The Australian share market has shrugged off some of its earlier losses but fears of a slowdown in China have continued to drag on the local bourse.
The benchmark S&P/ASX200 index was down 14 points, or 0.25 per cent, to 5619.4 at 1615 AEDT on Friday, following a morning that saw it lower by more than one per cent..
The broader All Ordinaries was down 17.6 points, or 0.31 per cent, to 5677.
With Thursday’s profit warning by Apple dominating market sentiment, “it’s very much a trading risk-off day,” said Julia Lee, a market analyst with Bell Direct.
Traders moved into higher-yielding defensive stocks such as utilities – up 1.9 per cent – and telecoms – up 0.38 per cent – and away from riskier plays, Lee said.
Information technology stocks slumped more than two per cent, with cloud logistics software company Wisetech Global down 4.24 per cent, to $16.47, and circuit board software company Altium Limited off 3.93 per cent, to $20.79.
Among telecoms, Telstra gained 1.4 per cents, to $2.89, and in the utility sector natural gas and electricity company APA Group was up 3.12 per cent, to $8.93.
A2 Milk Company, which has strong exposure to China through infant formula sales, fell 3.81 per cent, to $10.10.

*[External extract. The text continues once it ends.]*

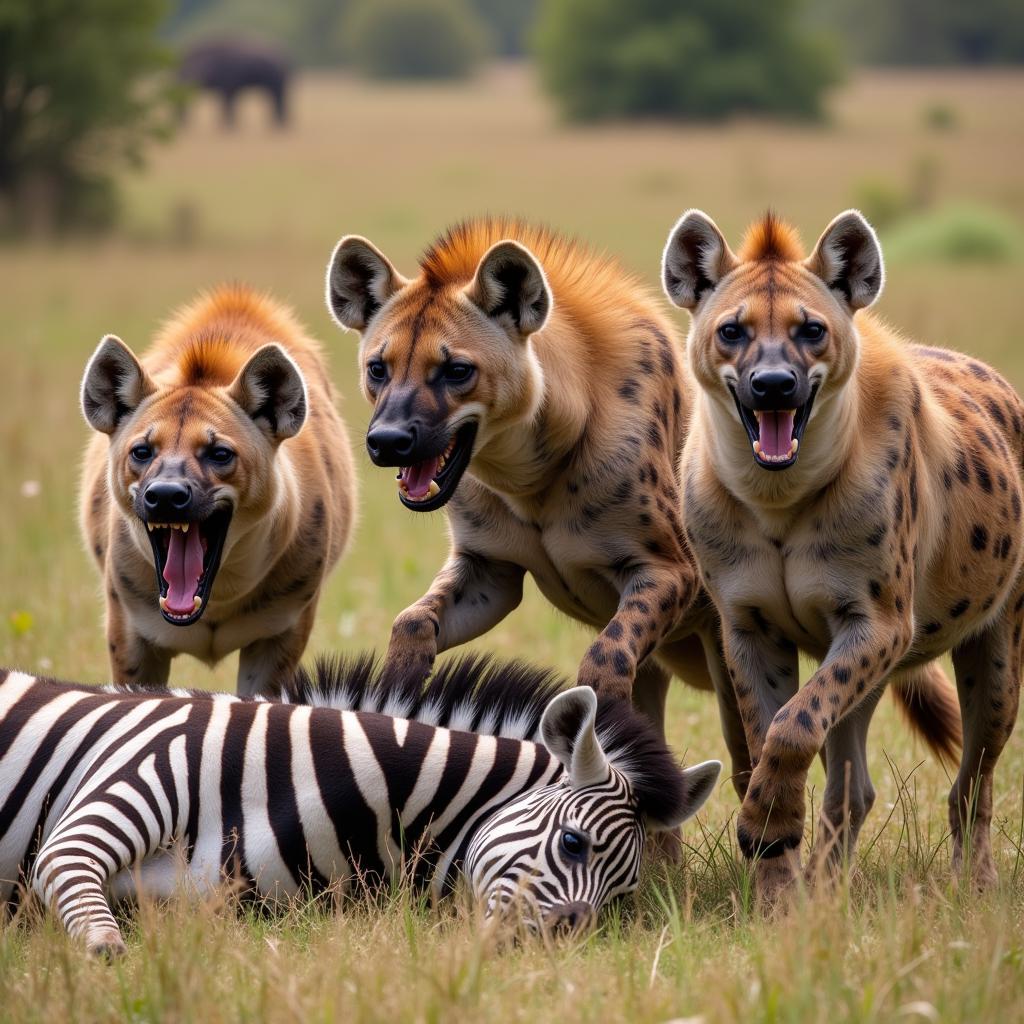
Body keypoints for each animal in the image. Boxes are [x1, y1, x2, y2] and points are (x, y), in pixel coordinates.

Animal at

Healius had another strong day, up 12 cents, or 4.56 per cent, to $2.75, after Thursday’s takeover news.
China’s Jangho Group has made a highly conditional offer of $3.25 a share for the medical centre and pathology group.
Discretionary consumer stocks were also again lower following Kathmandu’s warning on Thursday that its holiday sales had been lacklustre.
The dual-listed outdoor retailer was down 2.22 per cent to $2.20; while luxury bedding company Adairs was off 4 per cent, to $1.68; and furniture importer Nick Scali was off 2.81 per cent, to $4.85.
There were fears more profit warnings for the discretionary consumer sector were still to come, Lee said.
Wesfarmers had a better day, up 33 cents, or 1.04 per cent, to $23.08.
The gold miners were a bright spot with the precious metal price near a six-month high. Newcrest gaining 3.89 per cent to $23.53, Northern Star up 1.46 per cent to $9.71 and Evolution up 2.09 per cent to $3.90.
OceanaGold was down, however, off 14 cents, or 2.66 per cent, to $5.12.
It was a mixed day for the big banks. Westpac and Commonwealth were flat while NAB was up 0.21 per cent, to $23.98, and ANZ was down 0.37 per cent, to $24.25.
Among the airlines, Qantas shares were down 0.87 per cent to $5.69 and Virgin Australia flat at 19 cents.
Trading volume was still light, at around $3 billion, and probably won’t return to normal until the school holidays are over at the end of the month, Lee said.
The Australian dollar edged higher at 70.23 US cents, up 0.25 per cent after Thursday’s flash-crash.
ON THE ASX:
* The benchmark S&P/ASX200 index was down 14 points, or 0.25 per cent to 5619.4
* The All Ordinaries was down 17 points, or 0.31 per cent, to 5677.
* At 1415 AEDT, the SPI200 futures index was up 2 points, or 0.04 per cent, to 5564.
CURRENCY SNAPSHOT AT 1415 AEDT:
One Australian dollar buys:
* 70.23 US cents, from 70.05 on Thursday
* 76.10 Japanese yen, from 75.41
* 61.63 euro cents, from 61.48
* 55.57 British pence, from 55.44
* 1.05 NZ cents, unchanged from 1.05
The spot price of gold in Sydney at 1415 AEDT was $US1,294.32 per fine ounce, from $US1294.10 on Thursday.